Humility ever looks to Christ. It is our openness to him as the center of our lives. It is the condition of our access to him. When we are presumptuous we are full of ourselves. There is no room for God. We presume to be the center which we are not. Humility opens us out to the mercies of God in Jesus Christ.
Yet the prayer does more than open us to such possibilities. It indicates the form of our incorporation in Christ, the very nature of our being with Christ, faithfully and sacramentally. “Grant us therefore, gracious Lord,” on the basis of this necessary humility, we might say, “So to eat the Flesh of thy dear Son, Jesus Christ, And to drink his Blood,” and for what purpose? “That our sinful bodies may be made clean by his Body, And our souls washed through his most precious Blood,” and, even more, “that we may evermore dwell in him, And he in us.”
A most powerful and theological prayer, it speaks about our incorporation in Christ sacramentally, about our being with Christ in his being with us. This belongs to the very nature of the Christian pilgrimage of love. The pilgrimage of our souls to God is seen in terms of God’s being with us in Jesus Christ. How wonderful! And yet, as with so many things, it has been vilified and misconstrued. For some this prayer is rather disquieting.
Taken at face value, after all, what is one to make of such phrases as “eat[ing] the flesh” and “drink[ing] the blood” of Jesus? Doesn’t this sound horribly cannibalistic? Certainly in a literalist reading of the prayer, but in response let us suggest that it expresses a deep sense of the intimacy and the reality of Christ’s life in us, that it expresses the deep meaning and logic of the Incarnation and the Atonement.
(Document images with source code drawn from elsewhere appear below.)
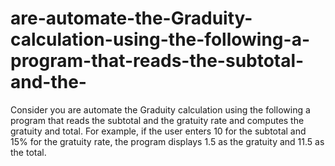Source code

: # are-automate-the-Graduity-calculation-using-the-following-a-program-that-reads-the-subtotal-and-the-
Consider you are automate the Graduity calculation using the following a program that reads the subtotal and the gratuity rate and computes the gratuity and total. For example, if the user enters 10 for the subtotal and 15% for the gratuity rate, the program displays 1.5 as the gratuity and 11.5 as the total.
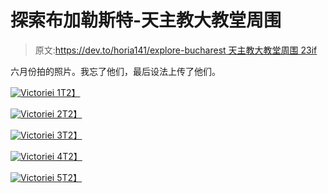 # 探索布加勒斯特-天主教大教堂周围

> 原文:[https://dev.to/horia141/explore-bucharest 天主教大教堂周围 23if](https://dev.to/horia141/explore-bucharest----around-the-catholic-cathedral-23if)

六月份拍的照片。我忘了他们，最后设法上传了他们。

[![Victoriei 1](../Images/93059dea5401333cfa4985fd2a6cd270.png)T2】](https://res.cloudinary.com/practicaldev/image/fetch/s--KKTi-rek--/c_limit%2Cf_auto%2Cfl_progressive%2Cq_auto%2Cw_880/https://horia141.com/assets/victoriei-1.jpg)

[![Victoriei 2](../Images/bc0f0a5f3434023f6b7740d61242b5a0.png)T2】](https://res.cloudinary.com/practicaldev/image/fetch/s--625k0FYG--/c_limit%2Cf_auto%2Cfl_progressive%2Cq_auto%2Cw_880/https://horia141.com/assets/victoriei-2.jpg)

[![Victoriei 3](../Images/d9eb439b839b5d897565ffc2be0c3ade.png)T2】](https://res.cloudinary.com/practicaldev/image/fetch/s--Dr06kCV9--/c_limit%2Cf_auto%2Cfl_progressive%2Cq_auto%2Cw_880/https://horia141.com/assets/victoriei-3.jpg)

[![Victoriei 4](../Images/995706135fb065fb1b21d2e36b099292.png)T2】](https://res.cloudinary.com/practicaldev/image/fetch/s--EUA4UbIs--/c_limit%2Cf_auto%2Cfl_progressive%2Cq_auto%2Cw_880/https://horia141.com/assets/victoriei-4.jpg)

[![Victoriei 5](../Images/8040a67d761ba3b6aeedd856f5810899.png)T2】](https://res.cloudinary.com/practicaldev/image/fetch/s--9bh3eRWk--/c_limit%2Cf_auto%2Cfl_progressive%2Cq_auto%2Cw_880/https://horia141.com/assets/victoriei-5.jpg)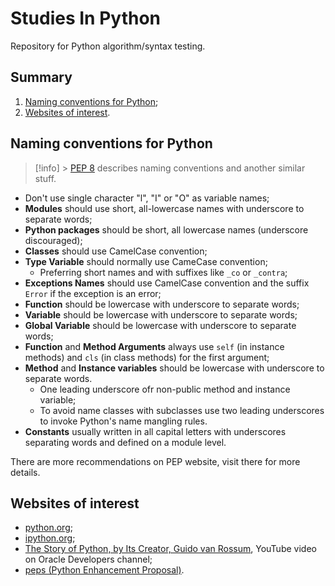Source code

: # Studies In Python

Repository for Python algorithm/syntax testing.

## Summary

1. [Naming conventions for Python](#naming-conventions-for-python);
2. [Websites of interest](#websites-of-interest).

## Naming conventions for Python

> [!info] > [PEP 8](https://peps.python.org/pep-0008) describes naming conventions and another similar stuff.

- Don't use single character "l", "I" or "O" as variable names;
- **Modules** should use short, all-lowercase names with underscore to separate words;
- **Python packages** should be short, all lowercase names (underscore discouraged);
- **Classes** should use CamelCase convention;
- **Type Variable** should normally use CameCase convention;
  - Preferring short names and with suffixes like `_co` or `_contra`;
- **Exceptions Names** should use CamelCase convention and the suffix `Error` if the exception is an error;
- **Function** should be lowercase with underscore to separate words;
- **Variable** should be lowercase with underscore to separate words;
- **Global Variable** should be lowercase with underscore to separate words;
- **Function** and **Method Arguments** always use `self` (in instance methods) and `cls` (in class methods) for the first argument;
- **Method** and **Instance variables** should be lowercase with underscore to separate words.
  - One leading underscore ofr non-public method and instance variable;
  - To avoid name classes with subclasses use two leading underscores to invoke Python's name mangling rules.
- **Constants** usually written in all capital letters with underscores separating words and defined on a module level.

There are more recommendations on PEP website, visit there for more details.

## Websites of interest

- [python.org](https://www.python.org/);
- [ipython.org](https://ipython.org/notebook.html);
- [The Story of Python, by Its Creator, Guido van Rossum](https://www.youtube.com/watch?v=J0Aq44Pze-w), YouTube video on Oracle Developers channel;
- [peps (Python Enhancement Proposal)](https://peps.python.org/).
It is very much about our lives in him and he in us, otherwise it is all nothing worth. It is about the spiritual nature of our actual incorporation into Christ. Salvation is about his life and word in us. Just as we are in Adam, to extend the form of theological reasoning, and so tainted and stained by original sin, so now we are in Christ, the new Adam, and his life is given to live in us.
There is the theological insight arising out of Augustine which locates our humanity in Adam and in Christ in the following way. Man or Adam, that is to say our humanity, before the fall was able not to sin (posse non peccare). Our humanity after the fall was not able not to sin (non posse non peccare). Our humanity as fully redeemed in Christ is not able to sin (non posse peccare). What Christ has done for our humanity is perfect and complete though it has yet to be fully realized in us. Such is the pilgrimage of our souls to God.
There is another equally literalist complaint, too, about this Prayer. It is suggested, famously by a liturgical scholar, Dom Gregory Dix, in an enormously influential work called The Shape of the Liturgy, that this prayer commits us to “pray[ing] medieval speculations” that imply that the sacrament is divided between what the consecrated bread, signifying the flesh or body of Christ, does and what the consecrated wine, signifying the blood of Christ, accomplishes: the one washing our sinful bodies; the other washing our souls. This overlooks a minor but important teaching known as the Doctrine of Concomitance which means that the whole power of the Sacrament, the means of participating in Christ, is present in both aspects of the Sacrament. The whole is received in either of the parts, as it were. There is a deeper and more spiritual understanding about how Christ’s life and saving work takes shape in us. Such is poetry. Such is theology.
The humility of Christ is the hope of our exaltation. He lifts us up. Humility is not only the condition of our access to God; it is also our exaltation, even more, it is our actual participation in the life and work of Christ. In our humility our wills are one with God’s will. We are open to what he wants for us. What he wants is his life in us and we in him.